168 P. 382 | Cal. Ct. App. | 1917
The defendant was charged by indictment by the grand jury of the county of Mendocino with the crime of selling alcoholic liquor in no-license territory. He was thereupon duly tried and convicted of the offense charged. He moved for a new trial, which motion was denied, and he was thereupon sentenced to pay a fine of five hundred dollars and to imprisonment in the county jail for a term of six months. Defendant prosecutes this appeal from the order and the judgment.
But two points are urged by appellant: (1) That the court erred in overruling objections to the admissibility of evidence, and (2) that the court was guilty of misconduct, in that it made a statement to the jury which had the effect of thereafter bearing improperly upon their verdict.
Briefly, the facts appear as follows: It being suspected that defendant Haacke was "blind-pigging," one William Lair was employed by Mr. Vann, the constable, to purchase liquor from defendant. Two bottles, securely wrapped in newspaper, of what was supposed to be wine and sold as such were purchased and promptly turned over to Mr. Vann. This occurred on July 23, 1916. Vann placed the bottles, just as he received them, in a trunk at his home, and removed them only when it was necessary to produce them before the grand jury and at the trial. It appears that the trunk was rarely locked and that all of Vann's family had access to it. It does not appear that anyone else had access to the trunk. The hearing before the grand jury was held in December, 1916, and the trial had on January 18, 1917. Upon the offer of the two bottles, together with their contents, in evidence, objection was made by defendant that no foundation had been laid, that there was no preliminary showing that the contents were the same on the day of trial as when originally taken. An examination of the record, however, discloses sufficient evidence to justify the admission of the bottles. Though Vann admits that his wife and children "could" have got at *518
the bottles, the clear inference from his testimony is that they did not. He testifies positively that he never changed the contents, that the original paper was still around the bottles just as when they were purchased, that there were no indications whatever that the bottles had been tampered with, and that it appeared to him to be the same "stuff." Though the bottles passed through the hands of several other persons, each took the stand and testified that he had not altered the contents. At most defendant shows a mere possibility for one to have molested the bottles. But as declared in Tebbe v. Smith,
The utterance of the judge which is claimed to have improperly influenced the verdict appears from the following:
"Court: Gentlemen, have you agreed upon a verdict?

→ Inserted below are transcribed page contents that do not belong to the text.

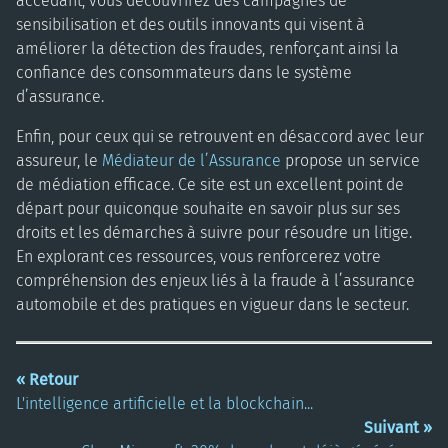
accédant, vous découvrirez des campagnes de
sensibilisation et des outils innovants qui visent à
améliorer la détection des fraudes, renforçant ainsi la
confiance des consommateurs dans le système
d’assurance.
Enfin, pour ceux qui se retrouvent en désaccord avec leur
assureur, le
Médiateur de l’Assurance
propose un service
de médiation efficace. Ce site est un excellent point de
départ pour quiconque souhaite en savoir plus sur ses
droits et les démarches à suivre pour résoudre un litige.
En explorant ces ressources, vous renforcerez votre
compréhension des enjeux liés à la fraude à l’assurance
automobile et des pratiques en vigueur dans le secteur.
« Retour
L'intelligence artificielle et la blockchain...
Suivant »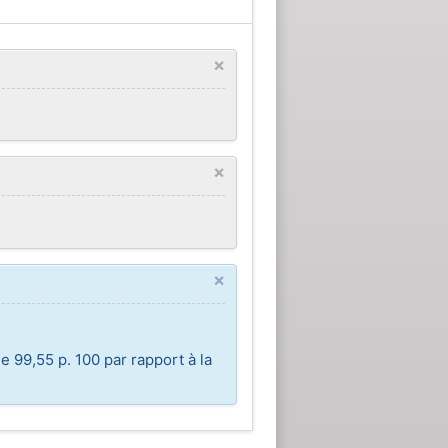
×
×
×
e 99,55 p. 100 par rapport à la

"Foreman: No, sir; some of the members of the jury would like to hear the testimony of the expert witnesses read. [At this time the reporter read the testimony of the experts.]
"Court: Is there anything else, gentlemen?
"Foreman: That's all, I think.
"Court: Well, I take this to be a good sign that you are still working at it, haven't concluded you couldn't agree, and so keep working at it, gentlemen, and agree if you can and the court will be here till about fifteen minutes after 9, gentlemen, and if you have agreed at that time the court will accept your verdict and discharge you to-night. You may retire now."
Defendant claims that the reasonable inference from these words is that the jury were threatened with a night in the jury-room unless they reached a verdict by 9:15, and that in that respect they were coerced. We cannot agree with defendant's interpretation. It is not an unusual thing for a judge to tell a jury at what time of night he is going home, so that they may know where he is available if they wish to call him during the night. There is nothing in the language used by the judge which would indicate to the jury *519 that he had a fixed and definite conviction in regard to the verdict or which would create the impression that he thought the jury ought to convict upon the evidence before them. He appears merely to have expressed satisfaction at the effort being made by the jury to reach a fair verdict.
The judgment and order are affirmed.
Chipman, P. J., and Hart, J., concurred.
A petition for a rehearing of this cause was denied by the district court of appeal on October 3, 1917.